● **WHAT THIS EXERCISE ASKS**:
(1) Retype the passage of the Kaplan-Meier forum post from "However I now" up to and including "year being recorded.".
(2) In the Kaplan-Meier forum post, what does the Total column of the census data record?
(3) Write what comes next in the forum post about Kaplan-Meier plots, picking up after its final line.

● **PAGE EXTRACT**:
>>

I have been using the survival package in R to generate Kaplan-Meier plots using tables of mortality data. I am now trying to generate the same type of plots with new data that is in a different format. I would like to convert the data so it is in the same format as the input data I have been using to succesfully make Kaplan-Meier plots.
The data I typically has the following format:
ID Entry_type Departure_type Birth_date Death_date Lifespan
234 B 1 2008-05-01 2020-01-20 10.986995
549 B 1 2014-05-25 2016-02-09 1.711157
235 B 1 2015-02-01 2017-08-01 2.496920ID
This data has one individual per row, specified by their ID. The final column is that individual's lifespan
I can generate a Kaplan-Meier plot from this table using the code:
survival_plot <- ggsurvplot(
fit = survfit(Surv(Lifespan, Depart.Type) ~ 1, data = life_span_table),
xlab = "Years",
ylab = "Overall survival probability",
surv.median.line = "hv",
title = "Survival Curve",
legend.title="")
However I now have census record data where I am tracking a cohort born in the year 1905. The data looks like this:
Year Age Total BirthYear CumDeath
1905 0 9262 1905 9262
1906 1 1335 1905 10597
1907 2 514 1905 11111
Explainer for the columns:
Year: The year being recorded.
Age: The age of the individual from the 1905 cohort in that year.
Total: The number of individuals born in 1905 who died in the recorded year.
BirthYear: Always 1905 for this cohort (redundant information)

<<

● **DATA SHOWN**:
>>

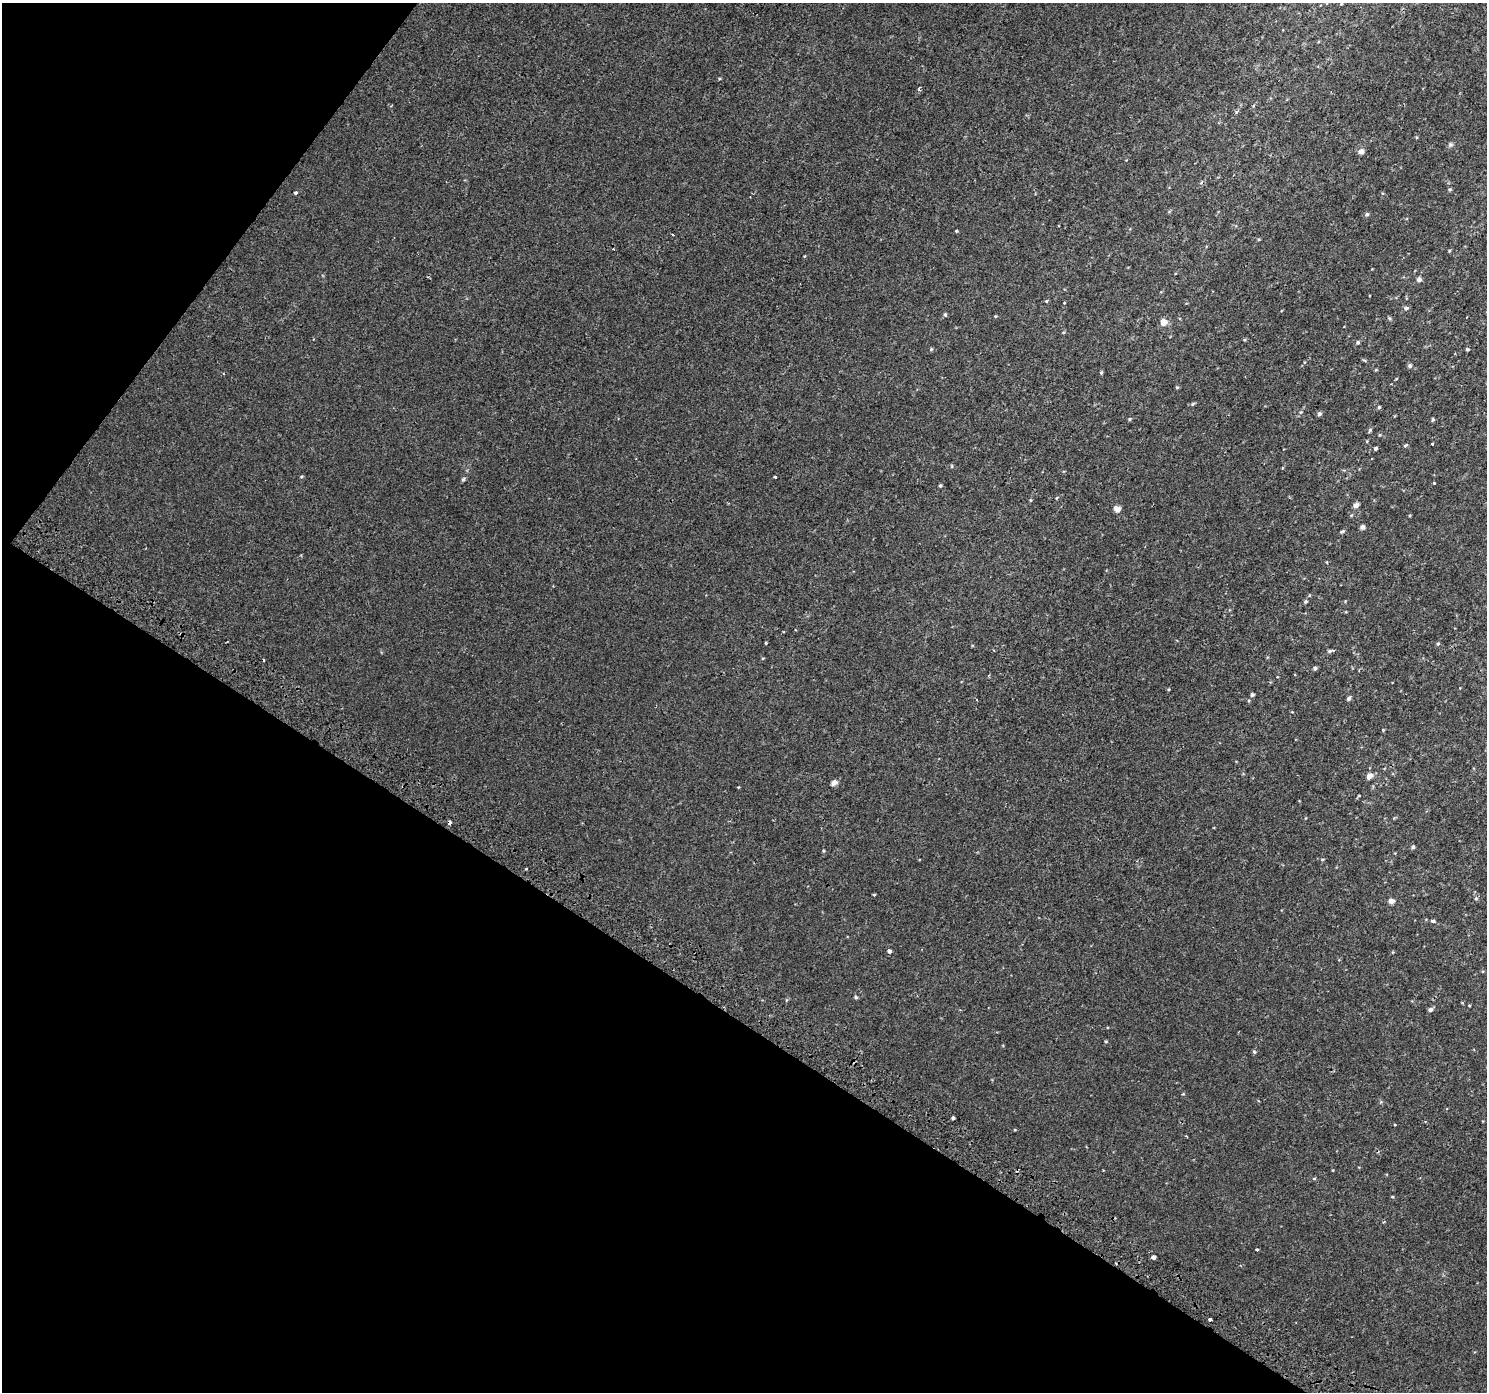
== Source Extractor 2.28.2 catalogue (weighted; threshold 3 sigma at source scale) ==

<<

● **RESULTS OF THE TASKS**:
(1)
However I now have census record data where I am tracking a cohort born in the year 1905. The data looks like this:
Year Age Total BirthYear CumDeath
1905 0 9262 1905 9262
1906 1 1335 1905 10597
1907 2 514 1905 11111
Explainer for the columns:
Year: The year being recorded.

(2) The number of individuals born in 1905 who died in the recorded year.

(3)
CumDeath: The total number of people from the cohort who have died at the point of recording (cumulative death).
So this data format does not have an individual per row as previously. I feel the only way to make identical Kaplan-Meier plots using this data is to reformat it so that there is one individual per row and their Lifespan data is added as a new column to fit the format I usually work with.
Lifespan can be calculated as the difference between the Year and the Birthyear, but I would need to make the number of rows for each lifespan equal to the Total entry for each year. Then I can add a Entry_Type and Departure_Type column for each row that would always be 'B' for Entry_type and '1' for Departure_type.
I usually use dplyr for reformatting tables but I am not sure of the best way to add new rows for each lifespan conditional on the Total entry. Can dplyr do this or am I better off using a loop or lapply function?
Any help is greatly appreciated.